A nightly CI job that runs this and fails (or opens a ticket / pings a channel) on exit code 2 gives you continuous assurance that the live world still matches git. The -refresh-only variant focuses on external drift specifically - resources that changed outside Terraform - versus pending changes from code you have not applied yet. Either way, the sooner you learn a security group was hand-edited at 2am, the cheaper it is to reconcile.

Putting it in a pipeline

A sane CI ordering follows the ladder - fail fast on the cheap checks, gate the expensive ones behind a manual approval:

# --- fast checks, every commit, fail fast ---
terraform fmt -check -recursive
terraform init -backend=false
terraform validate
tflint --recursive
trivy config .                         # or: checkov -d .

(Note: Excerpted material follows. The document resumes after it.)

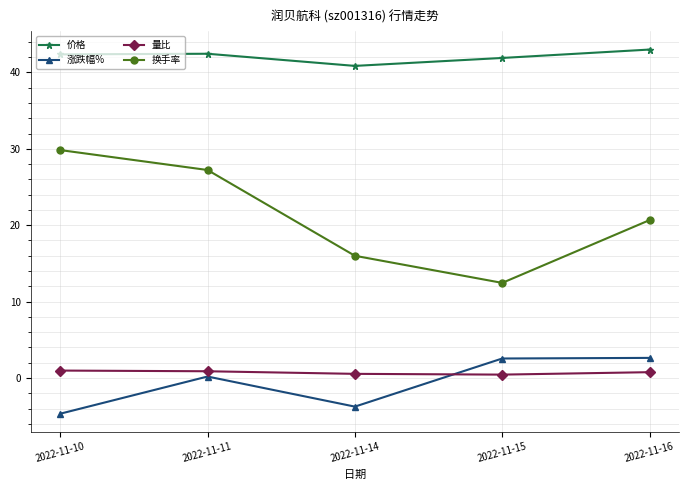

What is the difference between the highest and lowest values at 2022-11-14?

44.6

# --- needs credentials, still no apply ---
terraform init -input=false
terraform plan -out=tfplan
terraform show -json tfplan > plan.json
conftest test plan.json                # policy as code against the plan
checkov -f plan.json                   # scan resolved plan values

# --- module tests ---
terraform test                         # plan-based tests are cheap; run them here

# --- gate, then apply EXACTLY the reviewed plan ---
terraform apply tfplan                 # after human/policy approval

# --- expensive, on a schedule or pre-release, not every commit ---
go test -v -timeout 30m ./test/        # Terratest integration tests

And separately, on a nightly schedule:

terraform plan -detailed-exitcode -refresh-only   # exit 2 -> alert on drift

The shape of it

Confidence in Terraform is a ladder, not a single test. fmt and validate cost nothing and run on every save. The plan review - saved to a file and applied verbatim - is your primary safety gate and catches most real disasters, especially destroy and forces replacement. Variable validation, preconditions, and postconditions bake correctness into the config so bad inputs fail early. tflint catches provider-specific mistakes, trivy / checkov / tfsec catch insecure configurations, and OPA / Sentinel enforce your own organizational rules against the plan JSON. The native terraform test framework handles module tests cheaply, plan-first, and Terratest proves the real deployed thing works when that is worth the cost. Finally, a scheduled plan -detailed-exitcode catches drift after the fact. Spend the cheap checks freely and the expensive ones deliberately, and most infrastructure mistakes never reach production.